## [PAGE TEXT]
▼▼▼
The Buchholz relay also provides protection in the event there is a major flash-over. Any flash-over will vaporize quite a bit of oil in the main tank due to heating. This will pressurize the main tank and send a surge of oil rushing toward the conservator, since this is the only path for expansion. The lower ball will be shoved over by the flow surge and trip a switch. This switch will activate the 87T transformer protective relay, de-energizing the high and low voltage sides of the transformer. The lower portion of the Buchholz is also called the "Sudden Pressure" relay.
There is another electrical relay that will activate the 87T transformer protective relay, called "transformer differential". What this refers to is differential power. Power in must equal power out. With our transformer, the total power going into the low voltage side should be equal to the power coming out of the high voltage side, within a very tight margin. If you have a lot of power going into the transformer and suddenly have much less coming out, then you have a big problem that is going to generate a lot of heat, and you need to de-energize the transformer right now.
So this differential relay constantly monitors to see that (per our earlier example) 18KV times 1000 amps = 230KV times 78 amps. If this relationship changes for any power level, the transformer gets de-energized.
These transformers also have oil temperature and winding temperature gauges on the outside of the tank. These provide indication, cooling fan start/stop function, alarms, and high temperature trip. Usually a transformer trip is caused by the faster-acting relays rather than the temperature gauge.
It might not have occurred to you, but the transformer winding temperature gauge is an indirect measurement. Very indirect! You don't want to install thermocouple wires in 230,000 volt transformer windings, and route them out to a gauge that someone can touch. That would be extremely unsafe.
The temperature displayed on the winding temperature gauge is a rough guess, based on how much electrical current is flowing through the transformer. Here's how it works:
A current transformer reduces the current flowing through the high side winding to a safer voltage, like 120 volts, but the current at 120 volts will be proportional to current through the transformer main windings. This 120 volts heats a small bulb of gas that moves the needle of the temperature gauge. So it's measuring temperature remotely and safely, by using pressure!
Lastly, there are some external faults that can damage or destroy a transformer, and the primary one is lightning hitting the transmission line and back-feeding into the transformer. Lighting strikes deliver millions of volts - enough to break down the oil in our transformer and cause a flash-over. But there are some ways to mitigate even lightning strikes.
▲▲▲
## [DATA ROWS]
▼▼▼
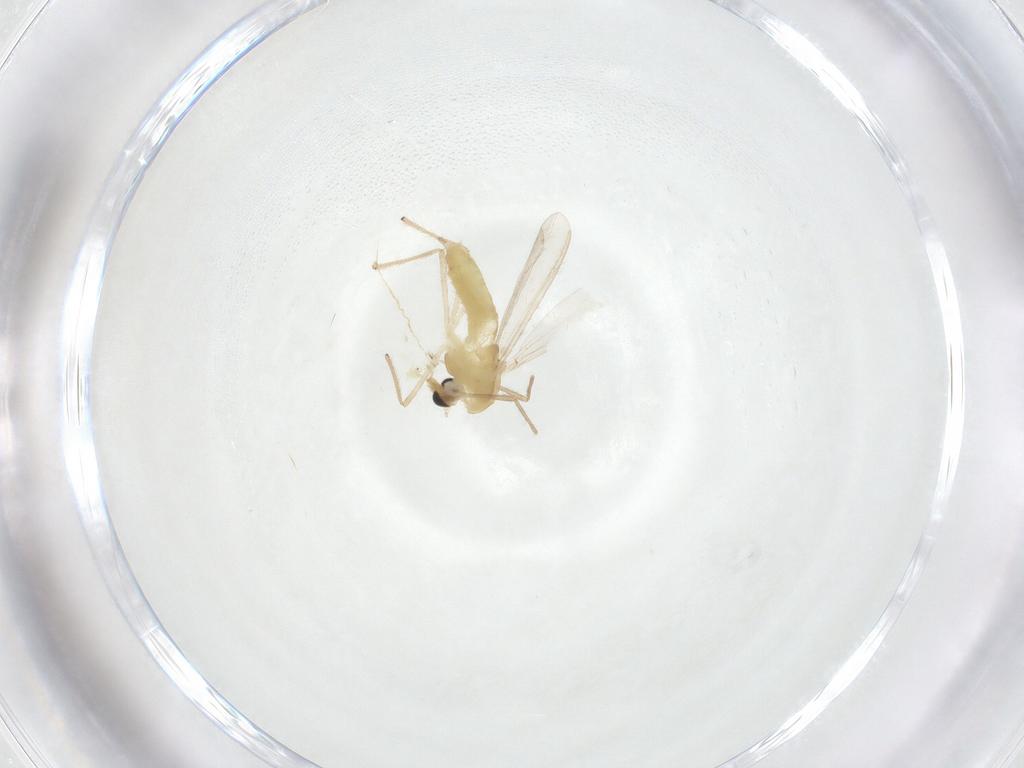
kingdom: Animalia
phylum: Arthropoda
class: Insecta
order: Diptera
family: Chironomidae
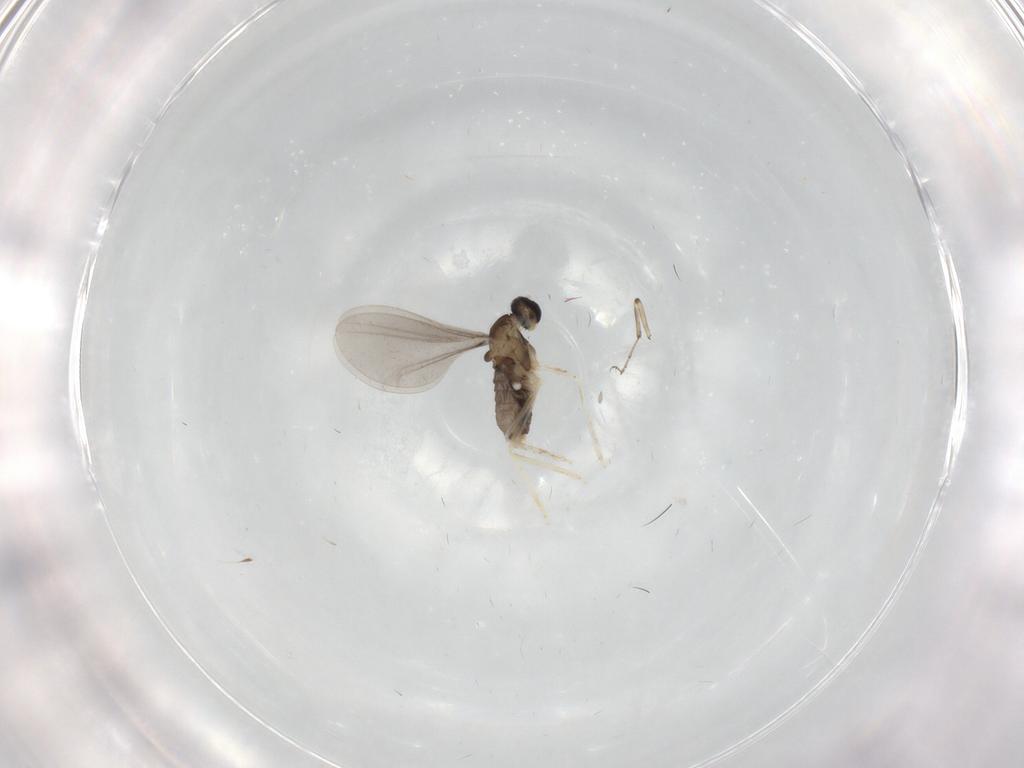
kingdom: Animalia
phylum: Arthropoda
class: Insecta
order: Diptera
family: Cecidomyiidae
▲▲▲
## [WORK TO DO]
In the page text on transformer protection, what other name is given to the lower portion of the Buchholz relay?

## [ANSWER FOR THE TASK]
The "Sudden Pressure" relay.